Кровь бросилась ко лбу Ломоносова, и он, содрав с головы парик, провёл им по лицу, стирая обильно выступившие капельки пота.
— Камешек, смею заметить, в мой огород, — прохрипел он. — Да что там камешек — настоящий валун! Мало того что моя фабрика — никчёмная, мол, затея, но ещё и науки простому люду вредны. Что же, по-вашему, прославленный наш пиит, получается: мне на роду написано — всю жизнь треску да селёдку ловить в студёном море, вам же — услаждать слух утончённых барышень и их ухажёров?
На нервном лице Сумарокова появились явные следы растерянности. Но он решил не сдаваться.
— Я вашего происхождения, милостивый государь, не задевал! — воскликнул он высоким фальцетом. — И вы не касайтесь моего... Тут уж мы ничего сами переделать не в силах. Тут верно будет, как вы только что изволили сами выразиться: Богу — Богово...
Неизвестно, чем бы могла закончиться перепалка, если бы снизу, от дверей, не раздался возглас ворвавшегося скорохода:
— Карета её императорского величества государыни императрицы Елизаветы Петровны изволила вступить на Невскую першпективу. И с ними — экипаж её высочества великой княгини Екатерины Алексеевны. Должно быть, они теперь уже у ворот.
«Лазутчик» Фридриха Великого
Леса и хляби. Взгорки и снова болота... Где на попутной подводе, где и пешим по десятку вёрст.
Редко когда выпадала возможность обсушиться у печки. Большей частью — костерок и чуткий сон в чащобе. Не хотелось тратиться на постоялые дворы и на корчму. И денег было жаль, и опасался чужих глаз. Атак, Христа ради, выходило проще: и одежонка рваная, и весь заросший вид выдавали в нём странника, промышляющего Божьим подаянием.
Одного страсть как хотелось к концу каждого дня — снять с ног узкие, с тесным подъёмом немецкие башмаки да переобуться в удобную обужу российских странников — лапти. Да не было их здесь, в чужих немецких, а потом уже и польских краях. А ещё потому нельзя, оказалось, бросить неудобные башмаки, что в них, за стельками, были схоронены те тайные медали, что вручил ему в Потсдаме принц Фердинанд.

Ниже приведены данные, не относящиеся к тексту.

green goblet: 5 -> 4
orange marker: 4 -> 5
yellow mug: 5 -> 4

Но вот и окончились чужеземные края. Леса побежали сбочь дороги вроде те же самые, но уже, врёшь, свои, не чужие. И ноги сами стали сноровистее устремляться вперёд, к тому затерявшемуся в полесских дебрях хутору, откуда начал он свой путь к Кёнигсбергу-городу и далее, через Варшаву, под самый Берлин.
Отоспался за все недели. Однажды, уже середь дня, открыл глаза: кто-то стоит над ним и трясёт за плечо:
— Эй, странник, вставай да натягивай-ка порты. К начальству велено тебя доставить.

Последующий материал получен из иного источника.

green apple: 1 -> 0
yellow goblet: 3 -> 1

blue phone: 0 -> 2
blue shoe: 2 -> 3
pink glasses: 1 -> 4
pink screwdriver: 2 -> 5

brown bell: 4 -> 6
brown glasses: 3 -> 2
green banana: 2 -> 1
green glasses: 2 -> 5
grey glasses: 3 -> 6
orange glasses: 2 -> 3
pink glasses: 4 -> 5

— Это же как, по какому праву? — сбросил с себя повидавший виды, изношенный кафтанишко, которым укрывался на ночь.
— А по такому, голубь, что ты — вор.
— Вор? Да ты, дяденька, окрестись, прежде чем возводить такую напраслину. У кого и что я украл?

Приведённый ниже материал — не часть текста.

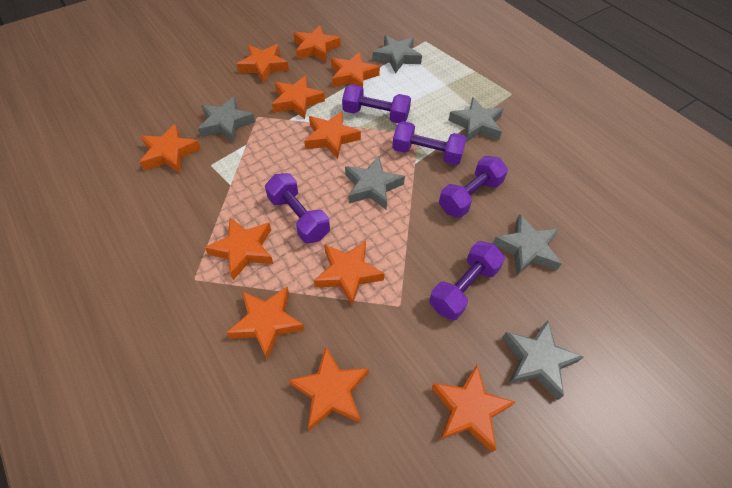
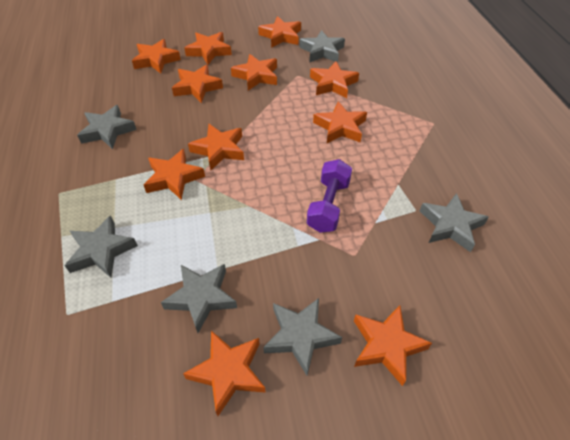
purple dumbbell: 5 -> 1

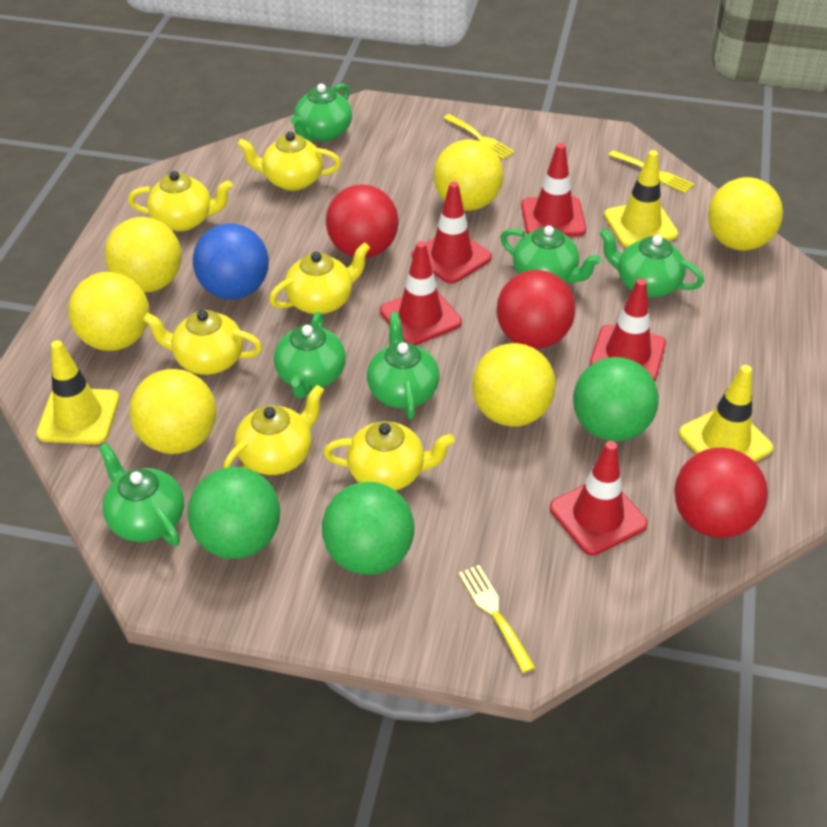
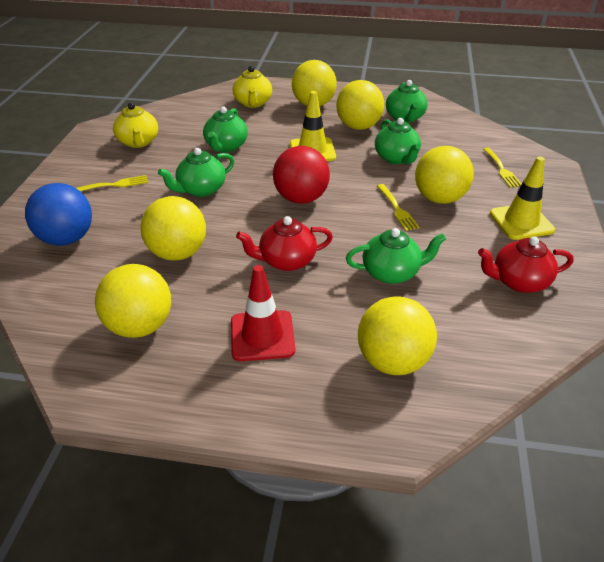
green ball: 3 -> 0
green teapot: 6 -> 5
red ball: 3 -> 1
red teapot: 0 -> 2
red traffic cone: 5 -> 1
yellow teapot: 6 -> 2
yellow traffic cone: 3 -> 2

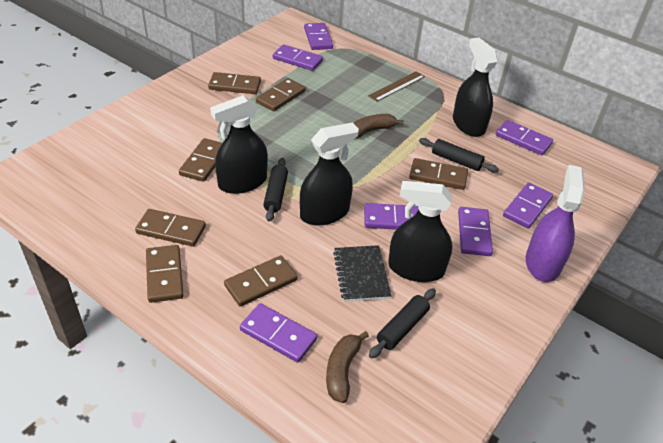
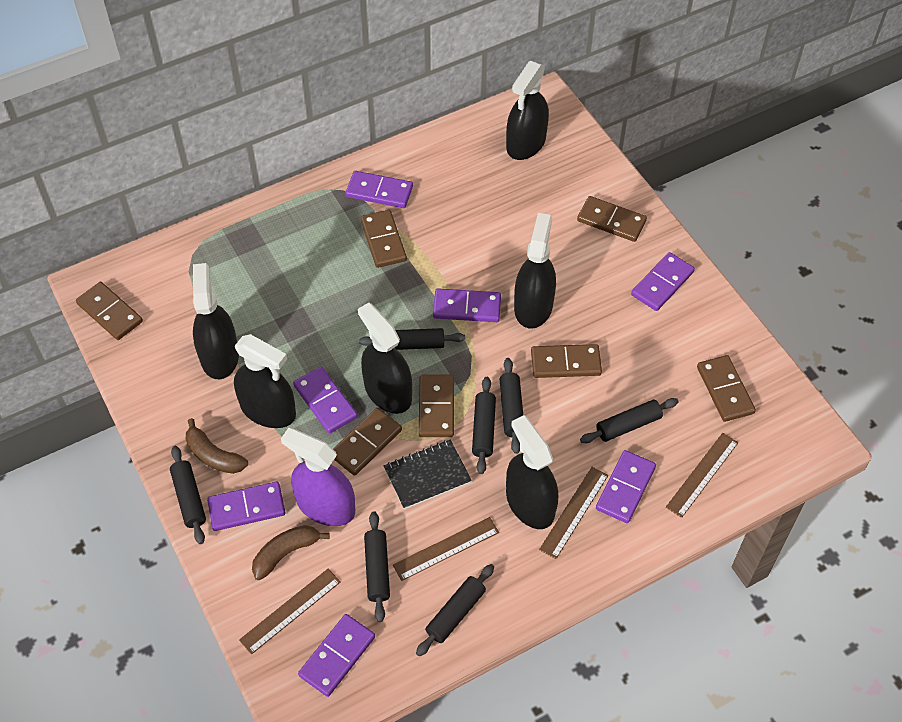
black rolling pin: 3 -> 7
black spray bottle: 4 -> 6
brown ruler: 1 -> 4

В хату набилось уже трое или четверо здоровенных мужиков-стражников. Тот, который объявил Зубарева вором, не сдержался и что есть мочи саданул его кулаком в голову:
— Я те поговорю! Ты у меня счас кровью умоешься. «Не вор я...» А кто вчерашним днём из ночного увёл двух лошадей и продал их на большаке у корчмы?
«Никак меня приняли за кого-то другого, — на мгновение отлегло от сердца, хотя висок, по которому пришёлся удар, саднило и ломило. — Да кто видел-то меня в ночном? Хозяин хаты может подтвердить: всю ночь дрыхнул я как убитый».
— Где хозяин? Эй, кто в хате живой? — подхватился с лавки, на которой лежал, но другой тяжёлый удар, будто пудовым мешком с зерном, повалил его на пол.
— Вяжи вору руки и на подводу его! — услышал он приказ старшего стражника.
Только когда пришёл в себя уже в новом чьём-то дому, решился:
— Поклёп на меня. Я не тот, кем меня обзываете. Я с той стороны, — показал рукою на заход солнца. — И дело у меня важнейшее к таким знатным боярам, каких вы, подлые, ни разу в глаза не видели. Развяжите мне руки!